What is the importance in having an author’s works appear in translation? “Who wants to be limited to English?” replies Katherena Vermette, the award-winning Métis poet and novelist from Winnipeg.
She adds, “I also find the process fascinating. I have spoken to several translators of my work, and each one sees something different, wants to show something different in their translations. It really adds a layer to the work that I couldn’t possibly do myself.”
Her main concern has been properly relaying Indigenous, Métis things. “All of my translators, up to this point, have been non-Indigenous, so there were a few things to explain,” Vermette says. “For the Quebec translations of my novels and poetry, I had asked my francophone Indigenous writer friends to read the translation so they might catch the discrepancies, things like slang, that I would never be able to know.”
Her award-winning novel, The Break, and poetry book North End Love Songs are already available in French. Éditions des Plaines has decided to publish her Seven Teachings Stories (Les sept enseignements en histoire), starting with Amik aime l’école : une histoire sur la sagesse (Amik Loves School: A Story of Wisdom).
The stories are inspired by the Seven Sacred Teachings of the Anishinaabe – love, wisdom, humility, courage, respect, honesty, and truth.
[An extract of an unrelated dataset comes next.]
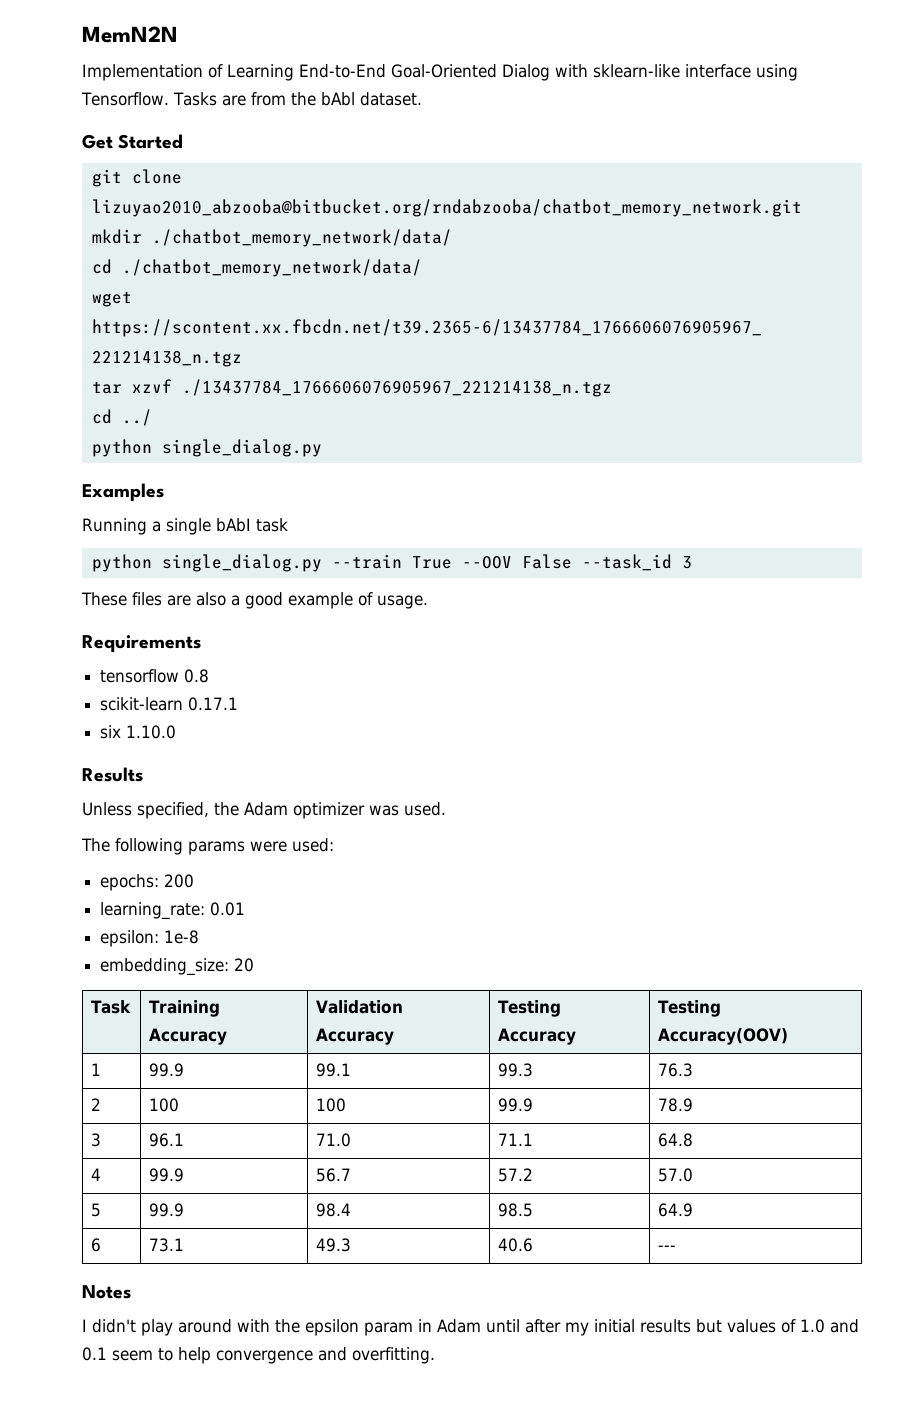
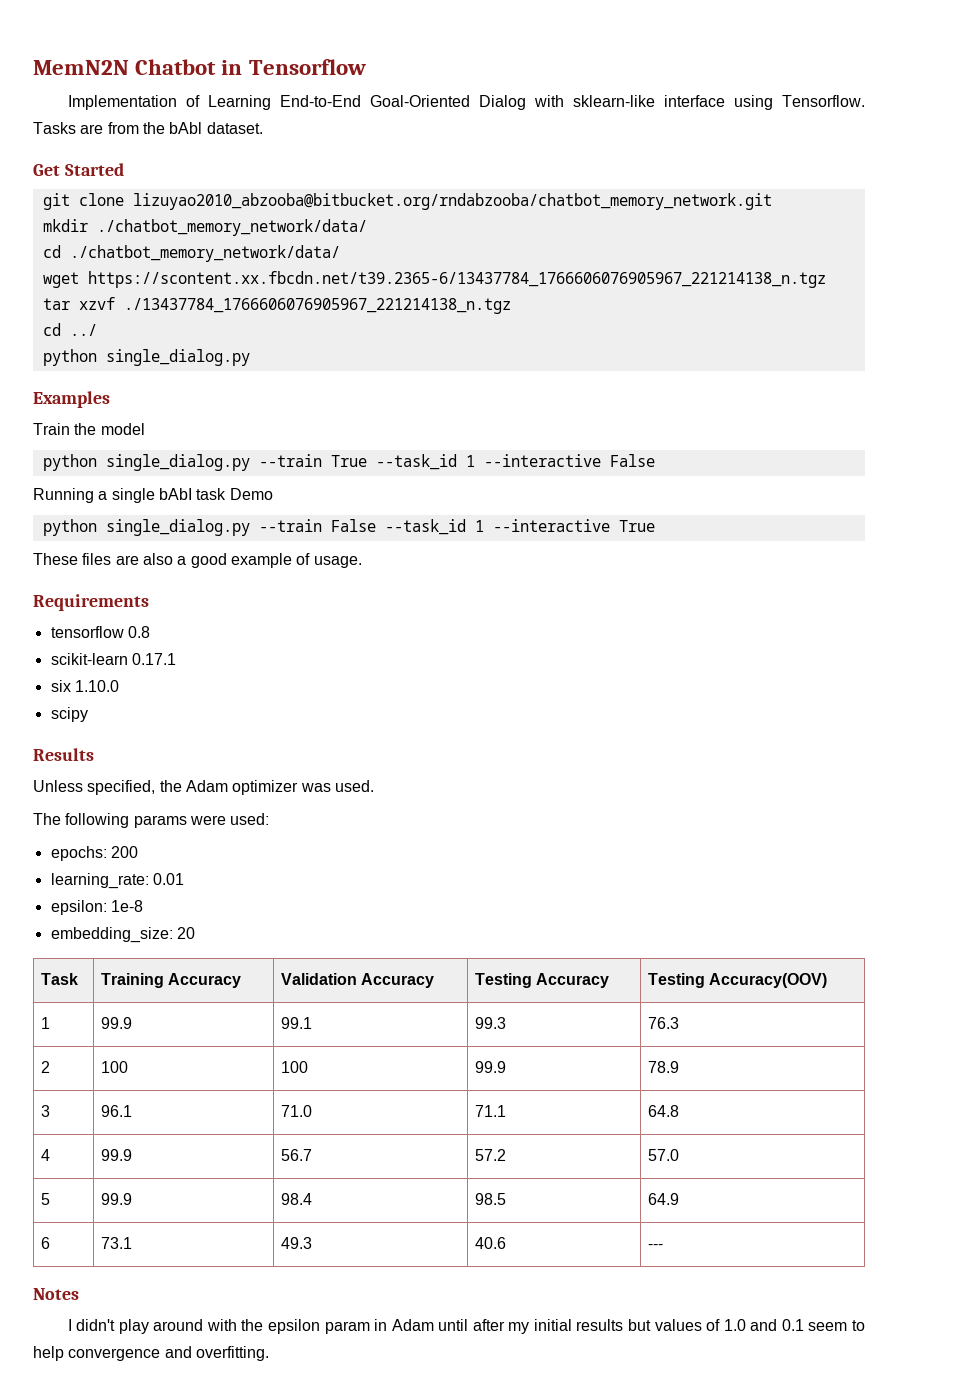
(178, 34) none -> [135,59,366,75] Chatbot in Tensorflow
(164, 492) none -> [33,423,145,435] [42,454,655,471] // Train the model // python single_dialog.py --train True --task_id 1 --interactive False
[91,554,692,572] // python single_dialog.py --train True --OOV False --task_id 3 -> [229,488,273,500] [42,519,655,536] Demo // python single_dialog.py --train False --task_id 1 --interactive True
(177, 732) none -> [50,707,88,722] // scipy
Set in urban landscapes, Indigenous children tell familiar stories about home, school, and community.
“Those came from my work as a kindergarten/nursery instructor many moons ago,” Vermette says. “I worked in a special Indigenous-focused program and learned from Elders about the teachings, then tried to centre those very complicated, sacred concepts in our lessons to our very wily students. That work provided all the inspiration for these little storybooks.”
Amik aime l’école was translated by Louise Binette, who has translated over 180 children’s and young adult books. “I’ve always had the good fortune of translating well-written works, which makes the task of any translator a lot easier,” Binette says. “It was the case for Amik Loves School and the other books in the series.”
She used a lexicon of English-French-Aboriginal vocabulary, and at Éditions des Plaines, they consulted with a specialist in Aboriginal languages.
“Since Amik Loves School was written for young readers, the text is simple, well written, and goes straight to the point,” Binette says. “I found it very easy to respect the right tone used by the author. I had to undertake some research to find the exact translation of certain words. For example, smudging is translated in French to ‘morning purification ceremony.’ It’s a good example of the French text being longer than the English text!
“When dealing with an illustrated book, you have to compose with space constraints and try to be as concise as possible without leaving anything out.”